Can I remove fake followers from my account?

You can block individual fake accounts, which removes them from your follower list. There's no mass-removal tool provided by X. Periodic platform-wide bot purges by X also reduce fake followers automatically. The most practical approach is to block the most obvious bots and focus on growing real engagement.

Do fake followers hurt my account's reach?

Yes, in two ways. First, they reduce your engagement rate (a metric algorithms and potential partners evaluate). Second, if X's algorithm factors engagement rate into distribution decisions, lower engagement means your tweets may be shown to fewer real followers.

Should I use a tool that asks for my Twitter password to audit followers?

No. Legitimate audit tools only need a public username. Any tool that asks for your X password is almost certainly a phishing attempt. twtData's Bot Detector requires only the username of the account you want to analyze.

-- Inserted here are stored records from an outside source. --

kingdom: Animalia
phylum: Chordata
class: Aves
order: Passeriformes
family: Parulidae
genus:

How often should I audit my followers?

Quarterly audits are sufficient for most accounts. If you're an influencer negotiating brand deals, monthly audits help you maintain clean metrics. If you notice a sudden unexplained follower spike, audit immediately to determine if it's a bot influx.

Can I tell if a specific influencer bought followers?

No tool can definitively prove a purchase, but the signs are strong: a sudden spike of thousands of followers in a single day (not correlated with viral content), a high fake follower percentage (30%+), and low engagement relative to follower count all suggest purchased followers. twtData's Bot Detector and Profile Tracker together can identify these patterns.